CVE-2021-23214: 
PostgreSQL vulnerability analysis and mitigation

CVE-2021-23214 is a security vulnerability discovered in PostgreSQL that affects multiple versions of the database management system. When the server is configured to use trust authentication with a clientcert requirement or to use cert authentication, a man-in-the-middle attacker can inject arbitrary SQL queries when a connection is first established, despite the use of SSL certificate verification and encryption. The vulnerability was disclosed on November 11, 2021, affecting PostgreSQL versions 9.6 through 14 (PostgreSQL Security).

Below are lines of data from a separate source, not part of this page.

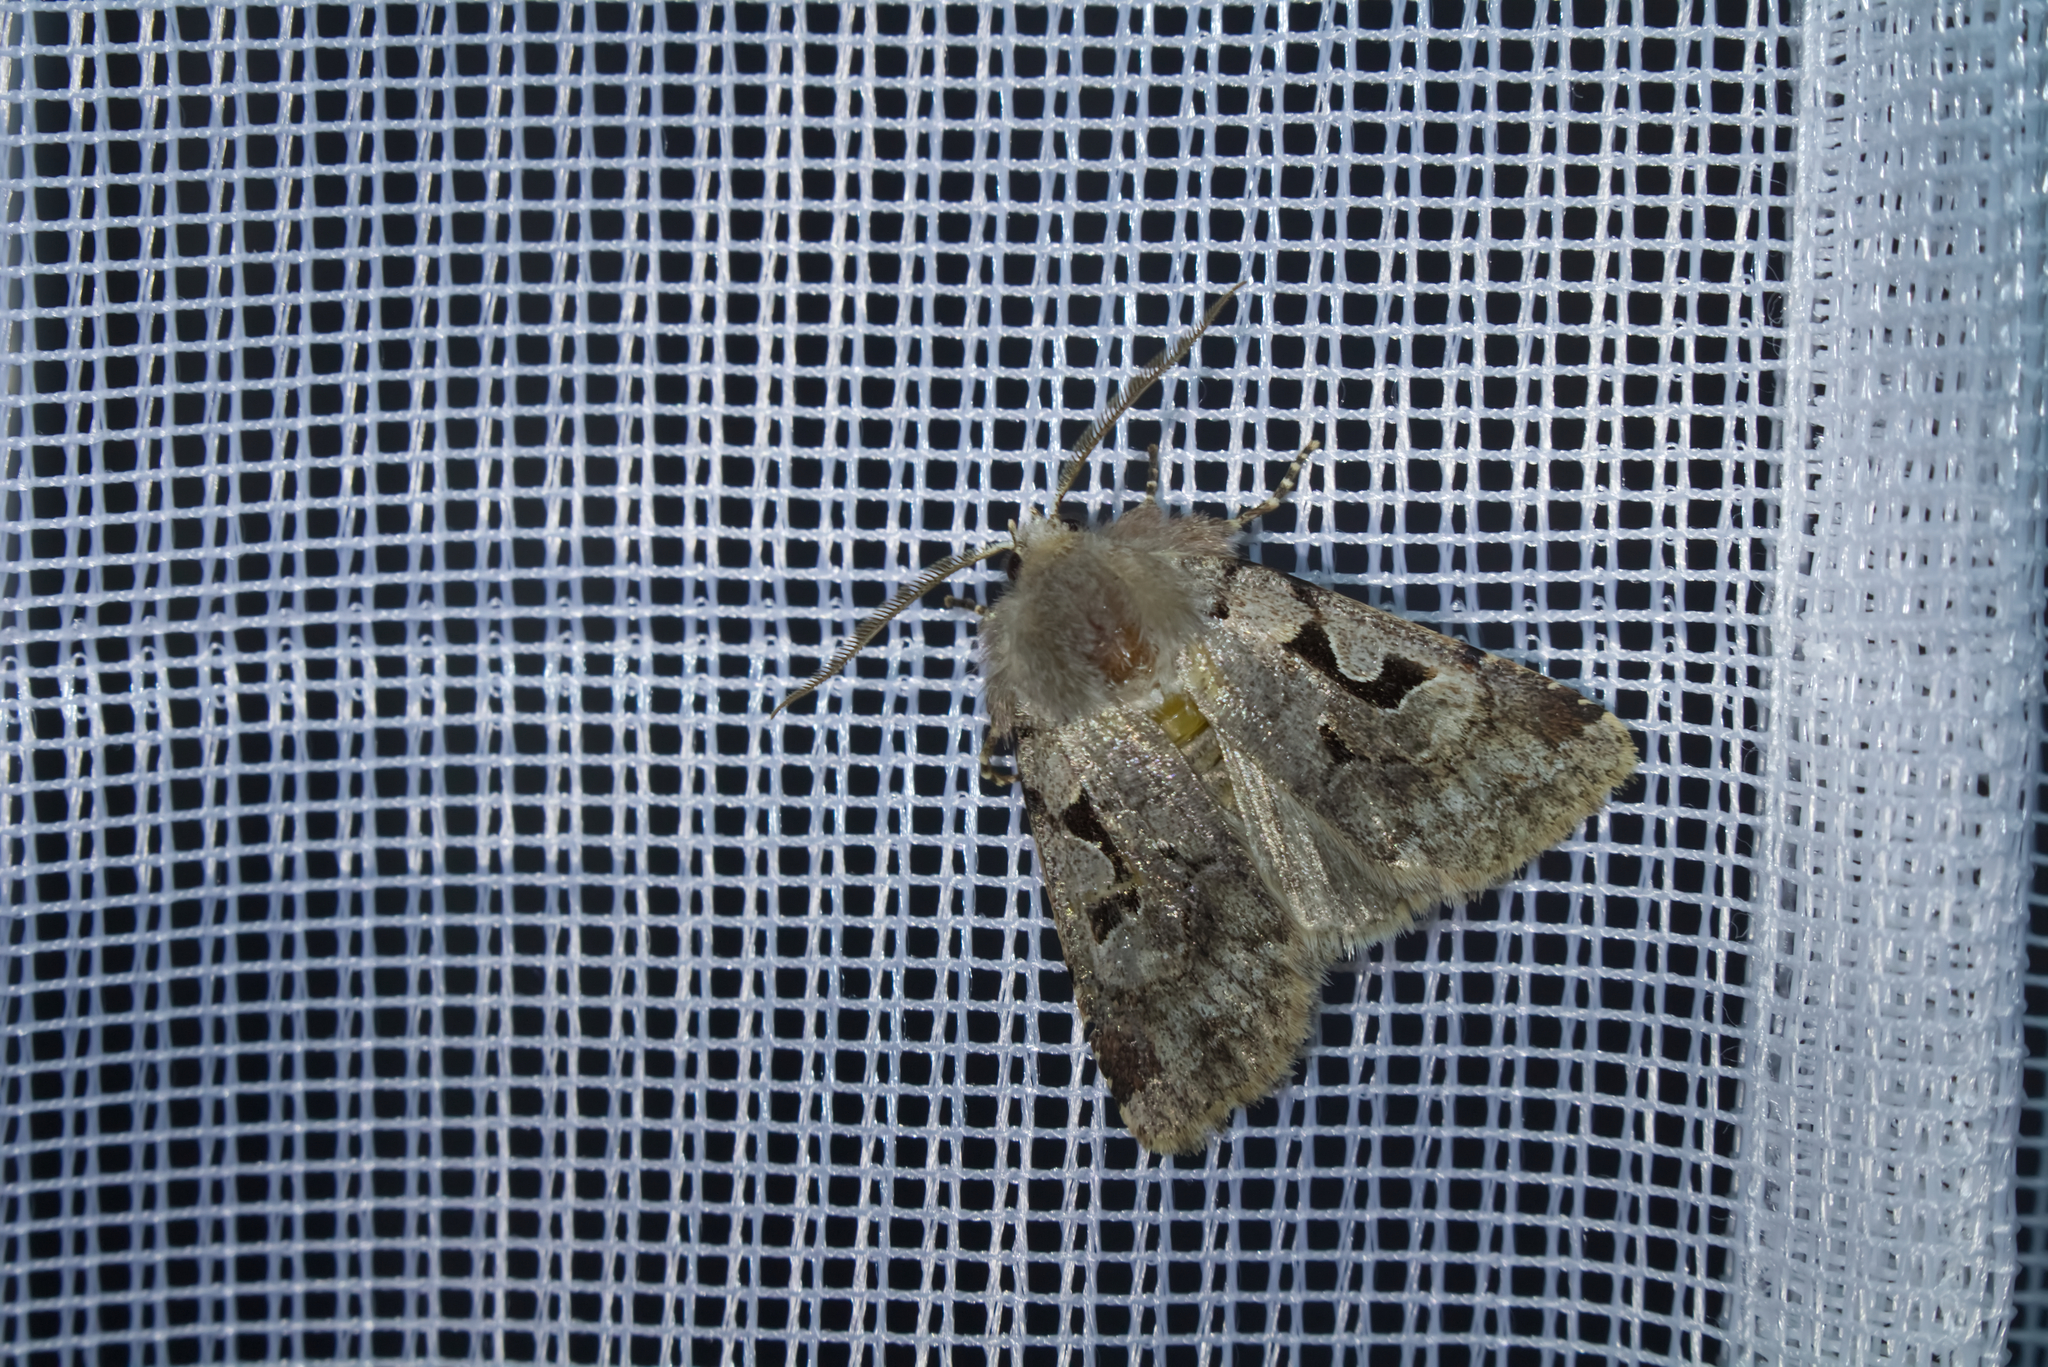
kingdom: Animalia
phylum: Arthropoda
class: Insecta
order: Lepidoptera
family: Noctuidae
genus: Orthosia
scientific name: Orthosia gothica
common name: Hebrew character
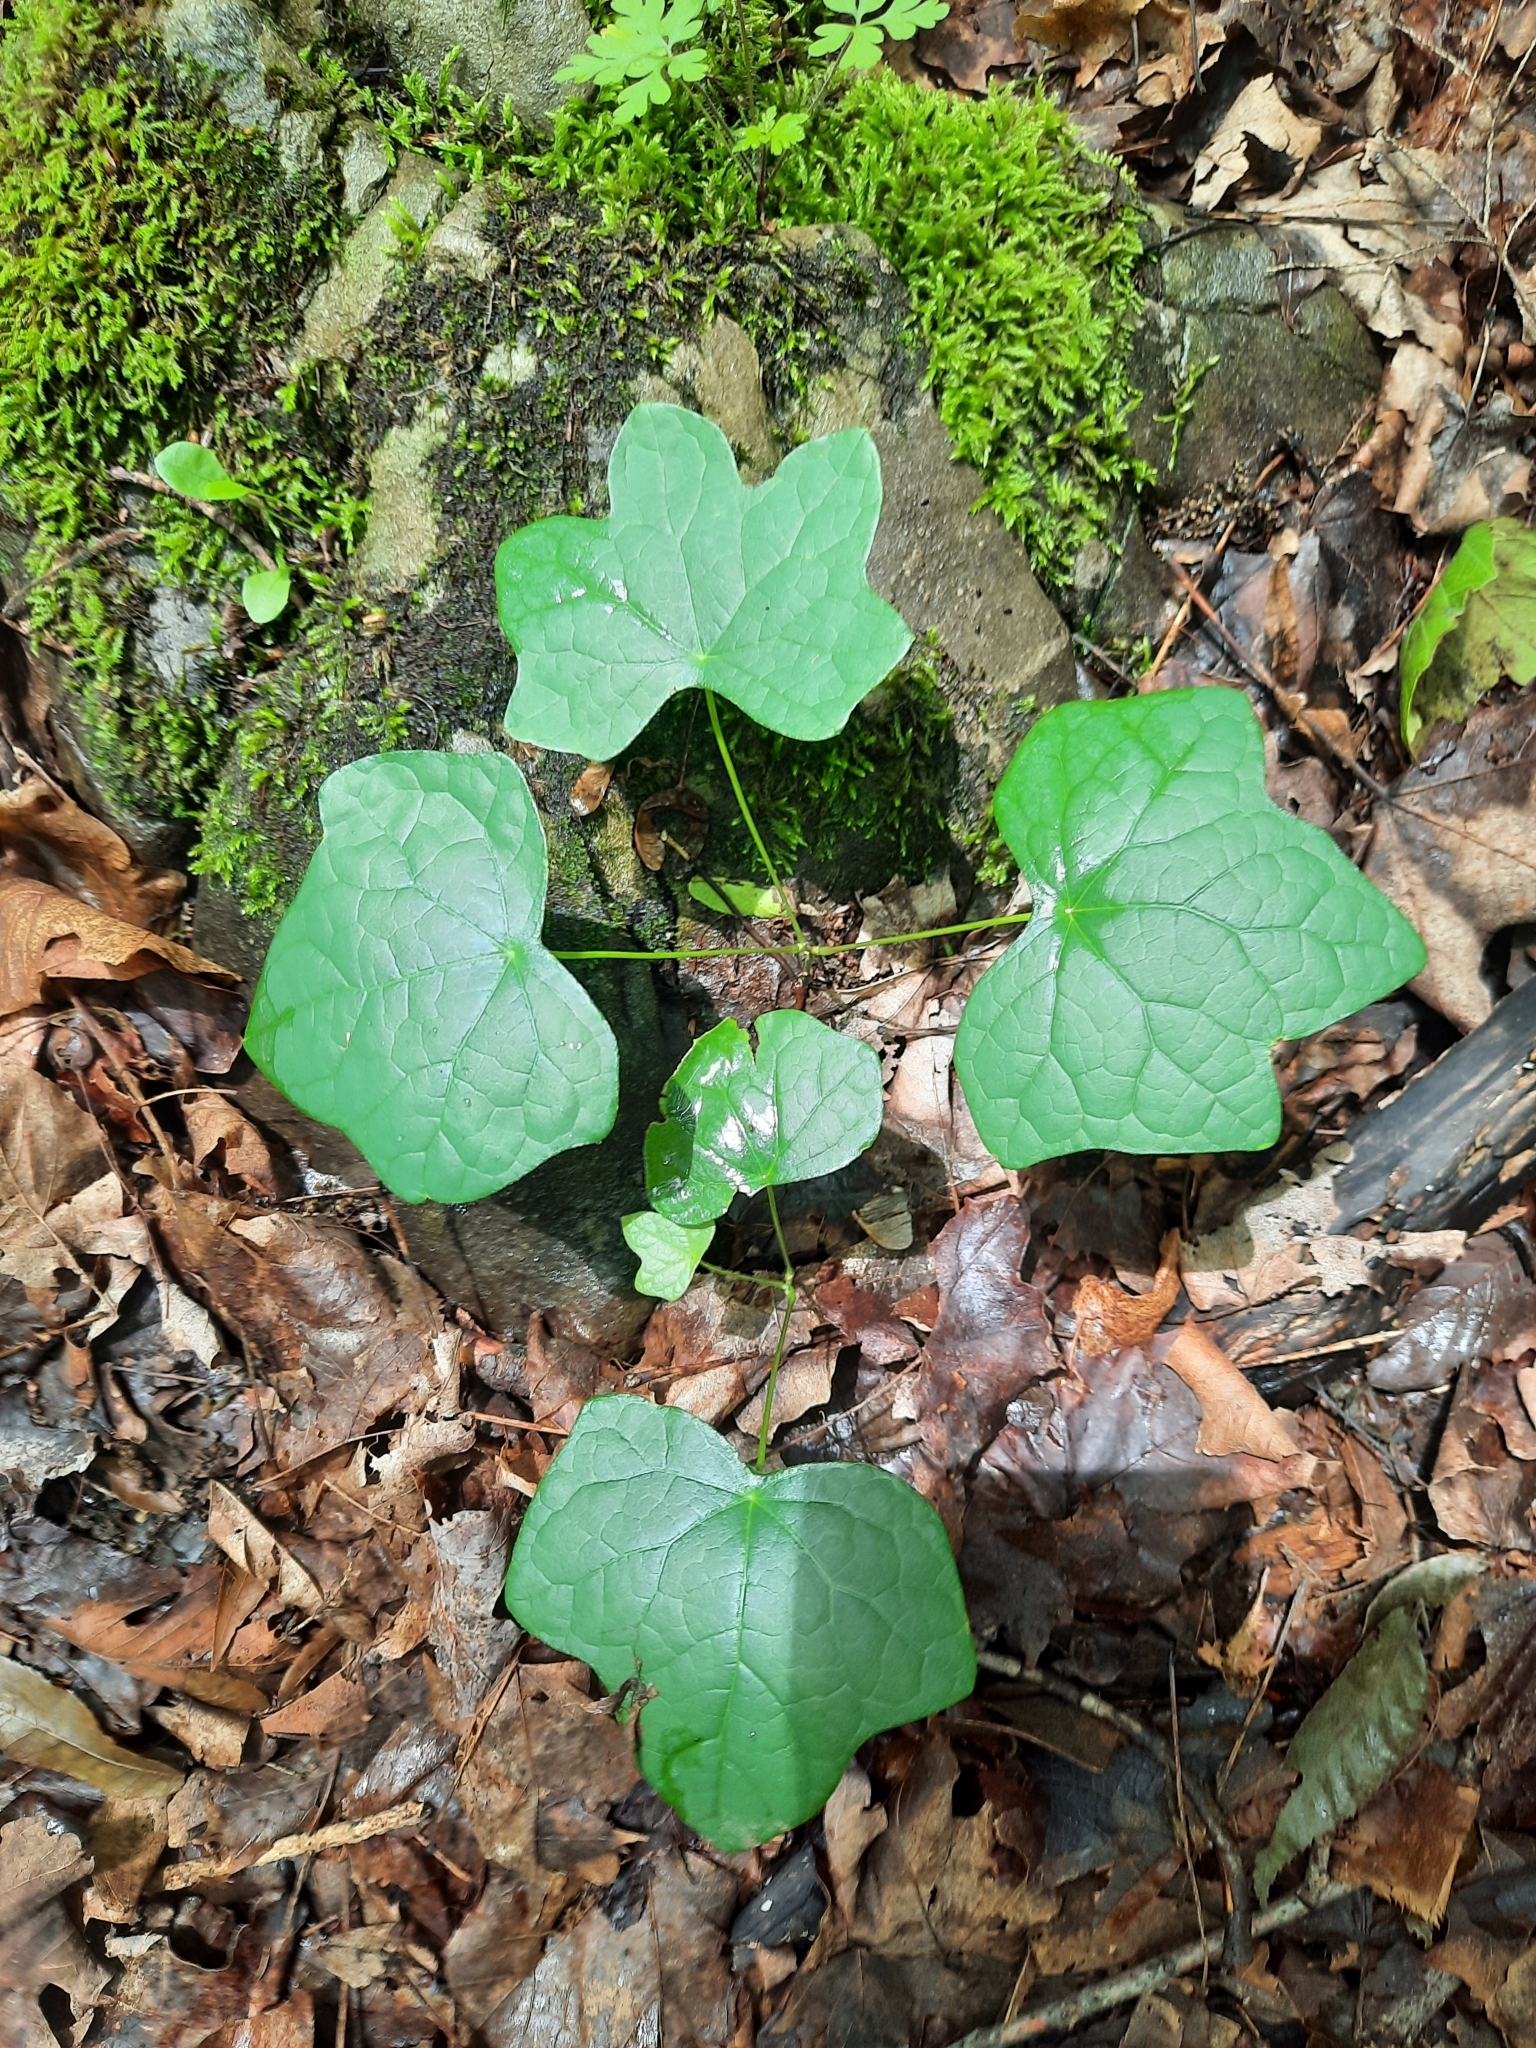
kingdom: Plantae
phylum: Tracheophyta
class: Magnoliopsida
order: Ranunculales
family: Menispermaceae
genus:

The vulnerability occurs when the server collects data from the client socket during the initial connection. When SSL or GSS encryption is requested during startup, any additional data received with the initial request message remained in the buffer and would be treated as already-decrypted data once the encryption handshake completed. This allowed a man-in-the-middle attacker to inject cleartext data into the start of an encryption-protected database session. The CVSS 3.0 score for this vulnerability is 8.1 (High), with a vector of AV:N/AC:H/PR:N/UI:N/S:U/C:H/I:H/A:H (PostgreSQL Security).

The vulnerability could allow attackers to send faked SQL commands to the server, particularly effective against servers relying on SSL certificate authentication. This could potentially lead to unauthorized data access, manipulation, or other malicious activities in the database system (CVE Mitre).

The vulnerability has been fixed in PostgreSQL versions 14.1, 13.5, 12.9, 11.14, 10.19, and 9.6.24. The fix implements a protocol-violation error if the internal buffer is not empty after the encryption handshake. Organizations are strongly advised to upgrade to these patched versions (PostgreSQL Security).